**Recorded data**
* * *

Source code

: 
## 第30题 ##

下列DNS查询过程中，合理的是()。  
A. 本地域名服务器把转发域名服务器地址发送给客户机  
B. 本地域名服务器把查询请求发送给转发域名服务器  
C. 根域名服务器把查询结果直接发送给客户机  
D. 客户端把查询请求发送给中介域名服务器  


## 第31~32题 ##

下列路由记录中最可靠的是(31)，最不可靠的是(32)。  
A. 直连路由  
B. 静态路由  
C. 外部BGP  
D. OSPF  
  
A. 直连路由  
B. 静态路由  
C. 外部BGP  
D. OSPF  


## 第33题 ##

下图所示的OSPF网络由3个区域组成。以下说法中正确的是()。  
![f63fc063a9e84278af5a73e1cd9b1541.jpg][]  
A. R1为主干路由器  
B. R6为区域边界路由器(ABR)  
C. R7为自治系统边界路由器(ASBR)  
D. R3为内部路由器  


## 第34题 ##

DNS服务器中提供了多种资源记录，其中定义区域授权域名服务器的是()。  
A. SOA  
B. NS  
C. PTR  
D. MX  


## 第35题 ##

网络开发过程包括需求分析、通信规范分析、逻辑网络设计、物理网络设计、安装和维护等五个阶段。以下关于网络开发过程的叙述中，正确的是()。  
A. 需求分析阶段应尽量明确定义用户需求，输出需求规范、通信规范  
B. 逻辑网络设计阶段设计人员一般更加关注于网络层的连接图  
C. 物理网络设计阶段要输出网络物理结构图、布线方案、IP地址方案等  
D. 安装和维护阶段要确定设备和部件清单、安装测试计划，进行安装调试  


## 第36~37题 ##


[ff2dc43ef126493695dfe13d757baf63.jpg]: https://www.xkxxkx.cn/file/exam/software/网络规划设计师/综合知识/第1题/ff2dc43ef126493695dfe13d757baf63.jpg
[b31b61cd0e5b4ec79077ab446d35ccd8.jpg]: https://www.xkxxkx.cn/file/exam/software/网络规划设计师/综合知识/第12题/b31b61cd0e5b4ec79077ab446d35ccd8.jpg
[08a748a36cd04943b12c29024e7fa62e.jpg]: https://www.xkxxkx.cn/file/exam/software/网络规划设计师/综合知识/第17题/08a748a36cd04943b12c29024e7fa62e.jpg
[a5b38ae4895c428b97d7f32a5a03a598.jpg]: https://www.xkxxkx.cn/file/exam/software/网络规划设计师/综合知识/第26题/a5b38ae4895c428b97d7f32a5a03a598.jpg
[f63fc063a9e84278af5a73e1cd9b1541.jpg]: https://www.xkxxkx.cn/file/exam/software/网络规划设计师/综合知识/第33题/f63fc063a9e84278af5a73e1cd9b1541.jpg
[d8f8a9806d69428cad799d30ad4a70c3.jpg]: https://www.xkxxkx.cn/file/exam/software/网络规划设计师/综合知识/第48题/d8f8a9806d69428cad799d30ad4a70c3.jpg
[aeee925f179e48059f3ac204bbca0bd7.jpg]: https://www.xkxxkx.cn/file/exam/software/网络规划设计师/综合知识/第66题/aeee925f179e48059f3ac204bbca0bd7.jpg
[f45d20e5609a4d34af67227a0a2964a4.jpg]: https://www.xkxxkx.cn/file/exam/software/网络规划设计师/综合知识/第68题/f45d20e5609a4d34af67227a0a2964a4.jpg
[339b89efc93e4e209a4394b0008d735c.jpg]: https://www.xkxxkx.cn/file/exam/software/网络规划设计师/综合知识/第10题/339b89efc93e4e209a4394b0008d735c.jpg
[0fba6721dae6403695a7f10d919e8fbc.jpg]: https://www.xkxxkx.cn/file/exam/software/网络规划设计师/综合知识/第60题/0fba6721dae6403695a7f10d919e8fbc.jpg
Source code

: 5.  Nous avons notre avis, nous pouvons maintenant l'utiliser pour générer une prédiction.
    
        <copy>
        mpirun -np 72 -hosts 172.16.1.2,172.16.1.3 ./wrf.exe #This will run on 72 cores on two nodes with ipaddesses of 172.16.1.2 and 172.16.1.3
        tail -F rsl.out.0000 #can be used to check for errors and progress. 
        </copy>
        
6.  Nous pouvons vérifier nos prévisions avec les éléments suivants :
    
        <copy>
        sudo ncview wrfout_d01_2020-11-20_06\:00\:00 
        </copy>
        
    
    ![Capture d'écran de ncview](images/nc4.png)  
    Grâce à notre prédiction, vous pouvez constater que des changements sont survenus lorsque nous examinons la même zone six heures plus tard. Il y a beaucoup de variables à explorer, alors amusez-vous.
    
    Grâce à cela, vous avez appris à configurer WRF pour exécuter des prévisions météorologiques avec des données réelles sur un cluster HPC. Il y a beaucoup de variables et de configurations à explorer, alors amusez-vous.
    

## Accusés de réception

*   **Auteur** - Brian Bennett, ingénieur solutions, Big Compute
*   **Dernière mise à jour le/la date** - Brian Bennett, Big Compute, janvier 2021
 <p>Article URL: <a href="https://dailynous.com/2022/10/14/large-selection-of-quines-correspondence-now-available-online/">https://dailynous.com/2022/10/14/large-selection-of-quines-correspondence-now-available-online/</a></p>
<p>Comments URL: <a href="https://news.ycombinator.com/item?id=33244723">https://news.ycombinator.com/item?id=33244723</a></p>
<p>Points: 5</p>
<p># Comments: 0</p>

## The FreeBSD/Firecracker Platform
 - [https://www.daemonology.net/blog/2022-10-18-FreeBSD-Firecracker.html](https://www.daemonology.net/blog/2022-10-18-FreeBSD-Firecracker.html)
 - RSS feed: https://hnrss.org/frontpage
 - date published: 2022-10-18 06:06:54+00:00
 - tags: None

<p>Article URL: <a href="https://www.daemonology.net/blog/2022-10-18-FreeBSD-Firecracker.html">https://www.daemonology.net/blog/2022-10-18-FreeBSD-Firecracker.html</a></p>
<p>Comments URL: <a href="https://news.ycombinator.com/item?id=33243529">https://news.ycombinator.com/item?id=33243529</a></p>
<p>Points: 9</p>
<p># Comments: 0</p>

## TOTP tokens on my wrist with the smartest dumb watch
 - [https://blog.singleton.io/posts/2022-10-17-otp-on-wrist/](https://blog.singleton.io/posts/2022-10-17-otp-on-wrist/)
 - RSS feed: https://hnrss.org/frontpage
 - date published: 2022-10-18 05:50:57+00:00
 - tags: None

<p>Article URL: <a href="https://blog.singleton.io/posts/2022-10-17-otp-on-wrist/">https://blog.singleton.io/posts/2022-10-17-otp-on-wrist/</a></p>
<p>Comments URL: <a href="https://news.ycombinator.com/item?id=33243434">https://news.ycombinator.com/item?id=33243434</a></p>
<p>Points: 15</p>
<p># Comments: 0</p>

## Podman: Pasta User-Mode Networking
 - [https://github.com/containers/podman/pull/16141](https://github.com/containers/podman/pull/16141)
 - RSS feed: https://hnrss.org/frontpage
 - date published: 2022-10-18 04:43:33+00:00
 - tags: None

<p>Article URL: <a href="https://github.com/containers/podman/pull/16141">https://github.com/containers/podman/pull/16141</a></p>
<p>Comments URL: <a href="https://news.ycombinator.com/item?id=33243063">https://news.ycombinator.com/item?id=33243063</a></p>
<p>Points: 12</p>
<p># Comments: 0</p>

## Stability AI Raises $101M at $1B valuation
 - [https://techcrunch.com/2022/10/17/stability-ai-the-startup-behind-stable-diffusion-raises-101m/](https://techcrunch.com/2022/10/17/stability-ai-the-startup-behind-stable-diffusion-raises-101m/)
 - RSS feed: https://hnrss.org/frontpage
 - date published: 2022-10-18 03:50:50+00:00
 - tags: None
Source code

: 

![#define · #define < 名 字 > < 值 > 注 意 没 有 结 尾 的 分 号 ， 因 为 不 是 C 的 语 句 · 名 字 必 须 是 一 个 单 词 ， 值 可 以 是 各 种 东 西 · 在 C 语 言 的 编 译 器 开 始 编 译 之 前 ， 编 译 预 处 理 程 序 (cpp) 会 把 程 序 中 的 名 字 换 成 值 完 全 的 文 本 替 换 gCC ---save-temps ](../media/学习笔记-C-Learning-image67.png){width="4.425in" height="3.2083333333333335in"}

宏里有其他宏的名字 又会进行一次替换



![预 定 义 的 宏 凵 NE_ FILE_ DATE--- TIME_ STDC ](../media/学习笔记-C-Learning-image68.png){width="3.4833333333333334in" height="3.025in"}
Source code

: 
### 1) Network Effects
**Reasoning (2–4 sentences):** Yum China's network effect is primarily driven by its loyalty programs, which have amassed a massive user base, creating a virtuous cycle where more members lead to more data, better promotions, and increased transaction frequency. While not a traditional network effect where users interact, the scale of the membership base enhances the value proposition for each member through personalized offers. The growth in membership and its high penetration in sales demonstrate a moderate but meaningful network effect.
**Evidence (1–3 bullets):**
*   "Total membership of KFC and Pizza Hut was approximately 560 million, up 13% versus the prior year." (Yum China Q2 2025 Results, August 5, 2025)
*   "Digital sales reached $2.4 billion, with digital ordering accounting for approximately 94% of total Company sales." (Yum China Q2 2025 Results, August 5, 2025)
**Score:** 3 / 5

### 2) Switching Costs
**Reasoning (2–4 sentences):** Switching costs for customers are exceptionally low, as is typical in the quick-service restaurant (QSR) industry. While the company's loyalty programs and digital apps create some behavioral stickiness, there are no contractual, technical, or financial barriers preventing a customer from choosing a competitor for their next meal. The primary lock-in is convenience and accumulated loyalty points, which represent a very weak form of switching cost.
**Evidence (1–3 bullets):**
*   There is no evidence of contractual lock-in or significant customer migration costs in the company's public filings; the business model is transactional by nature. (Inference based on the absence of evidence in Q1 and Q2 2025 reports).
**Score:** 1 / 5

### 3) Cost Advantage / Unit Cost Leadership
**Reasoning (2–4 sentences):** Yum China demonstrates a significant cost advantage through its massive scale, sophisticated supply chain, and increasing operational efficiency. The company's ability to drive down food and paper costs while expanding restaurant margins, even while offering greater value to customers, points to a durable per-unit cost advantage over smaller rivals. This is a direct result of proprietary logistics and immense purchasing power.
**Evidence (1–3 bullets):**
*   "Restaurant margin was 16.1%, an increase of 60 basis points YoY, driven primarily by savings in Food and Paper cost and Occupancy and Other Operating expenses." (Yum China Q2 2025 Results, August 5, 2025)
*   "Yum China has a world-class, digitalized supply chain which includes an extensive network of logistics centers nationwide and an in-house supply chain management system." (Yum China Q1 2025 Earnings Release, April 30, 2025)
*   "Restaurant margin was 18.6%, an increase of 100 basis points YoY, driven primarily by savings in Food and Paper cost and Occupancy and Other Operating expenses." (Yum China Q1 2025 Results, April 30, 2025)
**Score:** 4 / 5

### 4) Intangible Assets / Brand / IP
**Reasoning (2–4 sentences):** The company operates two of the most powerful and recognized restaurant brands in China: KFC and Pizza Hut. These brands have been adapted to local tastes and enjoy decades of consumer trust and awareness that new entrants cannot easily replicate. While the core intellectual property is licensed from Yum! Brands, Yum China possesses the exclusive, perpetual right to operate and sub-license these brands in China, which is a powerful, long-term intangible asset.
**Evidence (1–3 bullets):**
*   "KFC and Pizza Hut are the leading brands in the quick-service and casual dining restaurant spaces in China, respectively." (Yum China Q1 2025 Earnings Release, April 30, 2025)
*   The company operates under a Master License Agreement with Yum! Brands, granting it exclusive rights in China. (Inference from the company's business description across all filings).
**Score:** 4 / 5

* * *

**PROBLEM STATEMENT**
Please transcribe the data above without changes, from its first line to its "A. R1为主干路由器" line, and leave out anything past that.

**SOLUTION TO THIS PROBLEM**
Source code

: 
## 第30题 ##

下列DNS查询过程中，合理的是()。  
A. 本地域名服务器把转发域名服务器地址发送给客户机  
B. 本地域名服务器把查询请求发送给转发域名服务器  
C. 根域名服务器把查询结果直接发送给客户机  
D. 客户端把查询请求发送给中介域名服务器  


## 第31~32题 ##

下列路由记录中最可靠的是(31)，最不可靠的是(32)。  
A. 直连路由  
B. 静态路由  
C. 外部BGP  
D. OSPF  
  
A. 直连路由  
B. 静态路由  
C. 外部BGP  
D. OSPF  


## 第33题 ##

下图所示的OSPF网络由3个区域组成。以下说法中正确的是()。  
![f63fc063a9e84278af5a73e1cd9b1541.jpg][]  
A. R1为主干路由器  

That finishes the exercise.